—Ah! ah! fit le cardinal en souriant, et laquelle?
—Ou plutôt conserve une espérance, ajouta le comte.
—Dites.
—Eh bien, Son Altesse le duc espère qu'en conséquence de cette déférence et du grand sacrifice qu'il fait, Sa Majesté très-chrétienne lui fera céder par le duc de Mantoue la même partie du Montferrat que le roi d'Espagne lui laissait dans le partage, ou s'il ne veut point les lui donner à lui, qu'il en fera cadeau à Mme sa sœur, et à cette condition les passages seront ouverts demain.
Le cardinal regarda un instant le comte, qui ne put soutenir ce regard et baissa les yeux; alors, et comme s'il n'eût attendu que cela:
—Monsieur le comte, dit le cardinal, toute l'Europe a si bonne opinion de la justice du roi, mon maître, que je ne sais comment M. le duc de Savoie a pu s'imaginer que Sa Majesté consentirait à une pareille proposition; pour moi, je suis assuré qu'elle ne l'acceptera jamais. Le roi d'Espagne a bien pu accorder une partie de ce qui ne lui appartient pas, afin d'engager M. le duc à favoriser une injuste usurpation; mais à Dieu ne plaise que le roi mon maître, qui traverse les monts pour venir au secours d'un prince opprimé, dispose ainsi du bien de son allié; si M. le duc ne veut pas se souvenir de ce que peut un roi de France, après demain on le lui remettra en mémoire.
—Mais puis-je espérer au moins que ces dernières propositions seront transmises par Votre Eminence à Sa Majesté?

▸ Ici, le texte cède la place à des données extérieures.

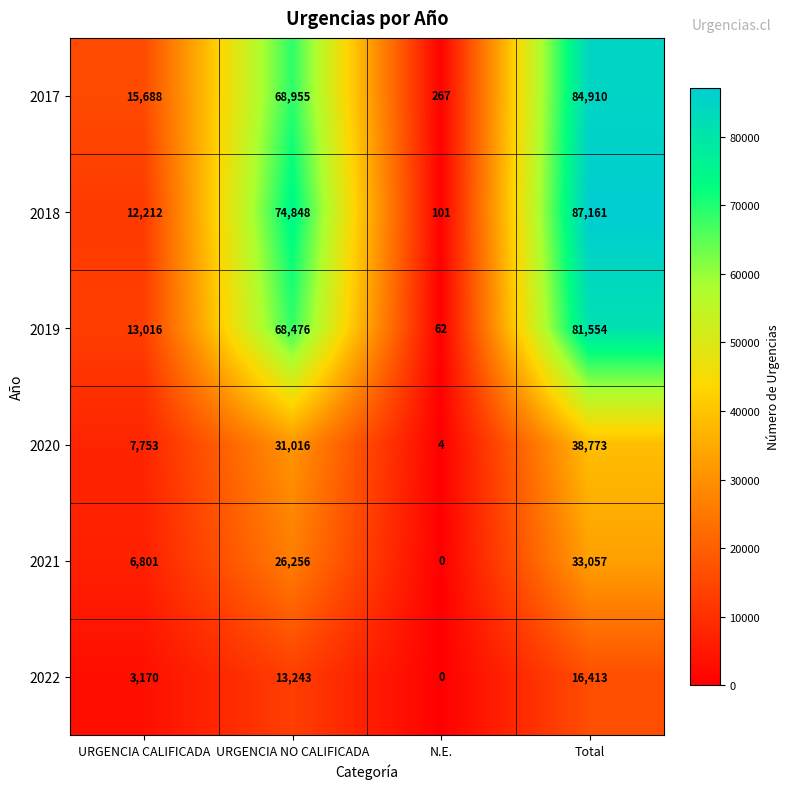

Where is 2018 nearest to the value 43631?

URGENCIA NO CALIFICADA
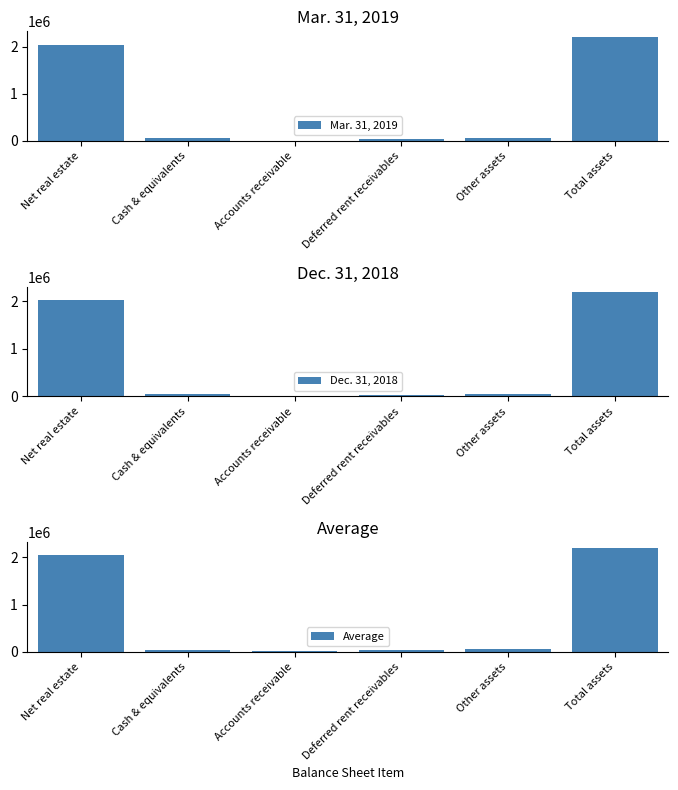

What is the label of the 5th bar from the right?

Cash & equivalents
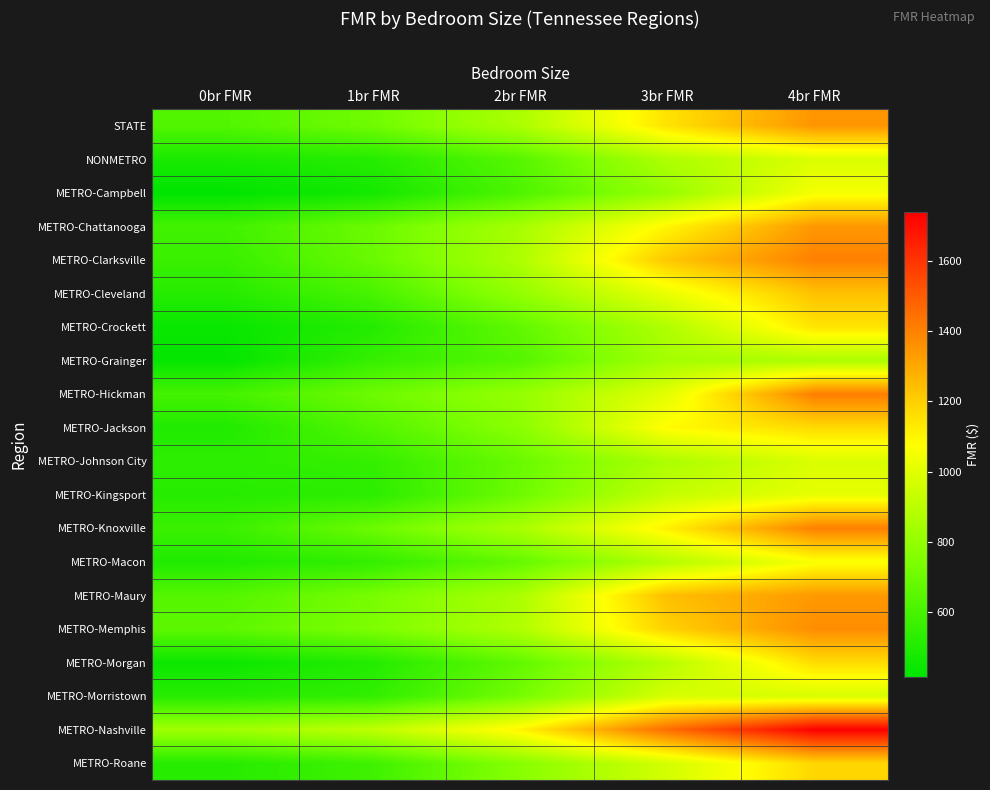

Which series has the widest spread of values?

METRO-Nashville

—Inutile, monsieur le comte, dit une voix derrière le cardinal; le roi a tout entendu et s'étonne qu'un homme qui doit le connaître lui fasse une proposition où son honneur est taché et celui de la France compromis. Je renouvelle donc l'engagement pris, ou plutôt la menace faite par M. le cardinal. Si demain les passages ne sont point ouverts sans condition, après-demain, au point du jour, ils seront attaqués.
Puis, se redressant et portant le pied en avant avec cette dignité qu'il savait prendre parfois:
—J'y serai en personne, ajouta-t-il, et l'on pourra me reconnaître à ces plumes blanches, comme au même signe on reconnut mon auguste père à Ivry. J'espère que M. le duc voudra bien prendre un signe pareil afin que le fort de la bataille se porte où nous serons tous les deux; portez-lui mes propres paroles, monsieur, ce sont les seules que je puisse et doive répondre.